Global and Iranian history are both closely intertwined with the lives and destinies of prominent figures. Every one of them has laid a brick on history’s wall, sometimes paying the price with their lives, men and women alike. Women have been especially influential in the last 200 years, writing much of contemporary Iranian history.
In Iran, women have increased public awareness about gender discrimination, raised the profile of and improved women’s rights, fought for literacy among women, and promoted the social status of women by counteracting religious pressures, participating in scientific projects, being involved in politics, influencing music, cinema... And so the list goes on.
This series aims to celebrate these renowned and respected Iranian women. They are women who represent the millions of women that influence their families and societies on a daily basis. Not all of the people profiled in the series are endorsed by IranWire, but their influence and impact cannot be overlooked. These articles are biographical stories that consider the lives of influential women in Iran.
She spent the early years of her life in a small, remote village in southern Iran, wondering at everything from the rural landscape to local myths and legends passed down the generations. She began to write under a pseudonym in the 1980s, in the tense days after the Islamic Revolution, when new prohibitions and censorship cast a shadow over Iranian literary culture. But in time, Moniro Ravanipour would become an internationally-acclaimed author and critic in exile: and one in whose fictional works, women take center stage.
Ravanipour was born in Bushehr province in 1952. She attended Shiraz Pahlavi University in 1972, initially studying chemistry before switching to psychology. But her early political critiques landed her in hot water: her first short story collection, published in 1977 and entitled The Sparrow and Mr. President, was immediately banned and removed from bookstore shelves.
In the early years after the Islamic Revolution, Ravanipour found herself banned from further study, while her brother was executed and her sister and husband were sentenced to death and fled Iran. While working at a factory in Tehran, Ravanipour lived under one fake name after another, before being arrested during a period random detentions of Iranian citizenry in 1983. While in prison, she decided to become a serious writer.
From 1985 Ravanipour turned her attention back to writing.

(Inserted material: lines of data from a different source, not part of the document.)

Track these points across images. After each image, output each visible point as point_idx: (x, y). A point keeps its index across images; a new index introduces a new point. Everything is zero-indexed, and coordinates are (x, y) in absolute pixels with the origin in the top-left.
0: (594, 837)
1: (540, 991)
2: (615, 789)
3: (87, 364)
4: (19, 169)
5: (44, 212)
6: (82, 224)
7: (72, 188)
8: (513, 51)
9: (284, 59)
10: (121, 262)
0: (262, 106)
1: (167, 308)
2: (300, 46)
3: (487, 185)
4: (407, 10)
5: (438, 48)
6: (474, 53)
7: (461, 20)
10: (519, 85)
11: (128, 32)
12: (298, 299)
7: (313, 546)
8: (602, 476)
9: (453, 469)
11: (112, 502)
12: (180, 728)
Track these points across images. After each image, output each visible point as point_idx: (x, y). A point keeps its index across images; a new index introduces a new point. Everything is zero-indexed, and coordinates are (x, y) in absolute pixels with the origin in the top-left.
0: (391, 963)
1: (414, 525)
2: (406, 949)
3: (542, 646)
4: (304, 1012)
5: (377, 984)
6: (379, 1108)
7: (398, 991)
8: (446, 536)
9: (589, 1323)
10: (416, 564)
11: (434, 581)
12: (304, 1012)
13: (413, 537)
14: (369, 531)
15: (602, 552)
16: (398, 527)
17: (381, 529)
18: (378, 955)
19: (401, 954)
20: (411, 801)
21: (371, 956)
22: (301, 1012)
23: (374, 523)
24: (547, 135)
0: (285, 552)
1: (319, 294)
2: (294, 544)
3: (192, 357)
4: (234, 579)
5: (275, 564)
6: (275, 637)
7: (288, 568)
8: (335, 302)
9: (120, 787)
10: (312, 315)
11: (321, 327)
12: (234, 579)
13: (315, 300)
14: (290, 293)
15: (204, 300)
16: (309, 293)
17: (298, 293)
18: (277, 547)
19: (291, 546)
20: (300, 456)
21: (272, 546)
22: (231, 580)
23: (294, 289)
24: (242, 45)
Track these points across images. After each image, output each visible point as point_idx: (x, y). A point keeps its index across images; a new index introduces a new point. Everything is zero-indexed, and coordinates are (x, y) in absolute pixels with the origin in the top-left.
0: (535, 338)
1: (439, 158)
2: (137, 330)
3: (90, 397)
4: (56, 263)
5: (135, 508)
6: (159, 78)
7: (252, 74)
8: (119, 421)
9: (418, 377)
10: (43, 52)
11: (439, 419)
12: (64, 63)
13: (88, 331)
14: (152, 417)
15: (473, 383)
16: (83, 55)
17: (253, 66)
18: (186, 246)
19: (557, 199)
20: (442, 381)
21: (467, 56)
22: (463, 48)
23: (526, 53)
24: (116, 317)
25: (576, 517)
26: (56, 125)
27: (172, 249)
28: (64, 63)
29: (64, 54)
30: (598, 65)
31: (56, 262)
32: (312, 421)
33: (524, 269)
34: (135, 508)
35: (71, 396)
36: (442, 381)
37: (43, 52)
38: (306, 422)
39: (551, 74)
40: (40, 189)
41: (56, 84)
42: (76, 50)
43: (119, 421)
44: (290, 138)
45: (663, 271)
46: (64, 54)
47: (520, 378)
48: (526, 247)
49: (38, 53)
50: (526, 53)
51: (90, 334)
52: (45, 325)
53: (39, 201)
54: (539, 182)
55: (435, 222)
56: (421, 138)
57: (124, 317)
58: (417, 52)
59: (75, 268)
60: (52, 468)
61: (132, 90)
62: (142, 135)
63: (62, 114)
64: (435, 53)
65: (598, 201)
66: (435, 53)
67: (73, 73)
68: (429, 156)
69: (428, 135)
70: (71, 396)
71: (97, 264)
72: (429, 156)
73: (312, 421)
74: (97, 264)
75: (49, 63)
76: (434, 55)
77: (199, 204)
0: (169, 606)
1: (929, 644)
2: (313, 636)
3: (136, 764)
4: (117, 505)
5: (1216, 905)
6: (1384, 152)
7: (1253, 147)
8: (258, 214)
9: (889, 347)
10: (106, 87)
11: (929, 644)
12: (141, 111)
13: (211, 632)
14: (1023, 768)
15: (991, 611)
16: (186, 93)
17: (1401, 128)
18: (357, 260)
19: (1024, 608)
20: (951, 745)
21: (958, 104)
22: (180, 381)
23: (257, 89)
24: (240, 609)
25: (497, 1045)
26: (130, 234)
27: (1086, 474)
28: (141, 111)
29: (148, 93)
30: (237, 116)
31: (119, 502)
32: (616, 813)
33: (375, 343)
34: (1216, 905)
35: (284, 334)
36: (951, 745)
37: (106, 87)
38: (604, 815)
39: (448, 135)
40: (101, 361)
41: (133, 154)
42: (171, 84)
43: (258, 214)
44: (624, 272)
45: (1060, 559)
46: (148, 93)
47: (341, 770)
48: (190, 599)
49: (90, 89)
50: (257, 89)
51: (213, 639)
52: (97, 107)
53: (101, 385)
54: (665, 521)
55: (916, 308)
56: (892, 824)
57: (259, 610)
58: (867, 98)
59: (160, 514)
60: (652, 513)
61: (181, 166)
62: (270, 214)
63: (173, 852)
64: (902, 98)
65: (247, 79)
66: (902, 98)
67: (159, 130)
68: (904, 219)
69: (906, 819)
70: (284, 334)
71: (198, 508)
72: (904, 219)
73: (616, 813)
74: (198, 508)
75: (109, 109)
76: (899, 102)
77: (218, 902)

She began by working on children’s books and screenplays, later producing a parable of the Iran-Iraq war written from the perspective of a martyr’s mother. They are known for their magic realism and for the behavioral complexity of the female characters, which critics suggest might be contributed to by her field of study.
In an interview with Voice of America, Ravanipour has said: “I was the first writer who portrayed a woman running after a man in my book Gypsy by the Fire. In all the stories up until then, there were only men who ran after women.” In her 1988 short story Kanizu [Maid], she speaks about forced prostitution and elsewhere, has portrayed the struggles of female writers.
From 1988 onwards Ravanipour published under her real name, and her subsequent books – of which there are now 10 – garnered such critical acclaim that she was invited to speak in 21 countries, including Germany, France and the United States.
Ravanipour’s appointments abroad continued to interrupt her home life in Iran. During the presidency of Mohammad Khatami, she was invited by the Heinrich Boll Foundation to speak at the 2000 Berlin Conference about political change in Iran, alongside 16 other reformist Iranian writers and speakers. But those who attended came under fire from conservatives both inside and outside the country, and on their return home were rounded up, interrogated and later put on trial for anti-Iran propaganda. As a result of this experience, Ravanipour penned the short story collection Frankfurt Airport’s Woman.
Ravanipour was also an early supporter of the 2006 campaign for One Million Signatures for the Repeal of Discriminatory Laws, otherwise known as Change for Equality: a movement by women in Iran calling for legislative change to improve their situation. It ended with a crackdown on one of its rallies during the first year of Ahmadinejad’s presidency and the arrests of many of its members.
That same year, Ravanipour was offered citizenship in the United States, and emigrated in 2007. She gained a scholarship at Brown university and then at UNLV's Black Mountain Institute's City of Asylum as a visiting author for three years, and obtained her master's degree in Educational Sciences from the University of Indiana.
Ravanipour is now 67 years old and her works have variously been translated into Arabic, English, Chinese, French, German, Kurdish, Polish, Swedish and Turkish. Her ironic and critical approach is evident in her online blogging as well as her published works.
Her husband is Babak Takhti, son of the famous Iranian wrestler Gholamreza Takhti, who their son is named after. Moniro has repeatedly said that she despises censorship and openly writes about her personal and private life as well as her aspirations and past, and engages with her audience on these topics. She believes that in order to fight censorship, we should begin with ourselves.
In her interview with the Voice of America, she added: “I have seen many people who hide everything for fear of reputation and say nothing. On the contrary, I intend to ruin reputation so that nobody will fear it.”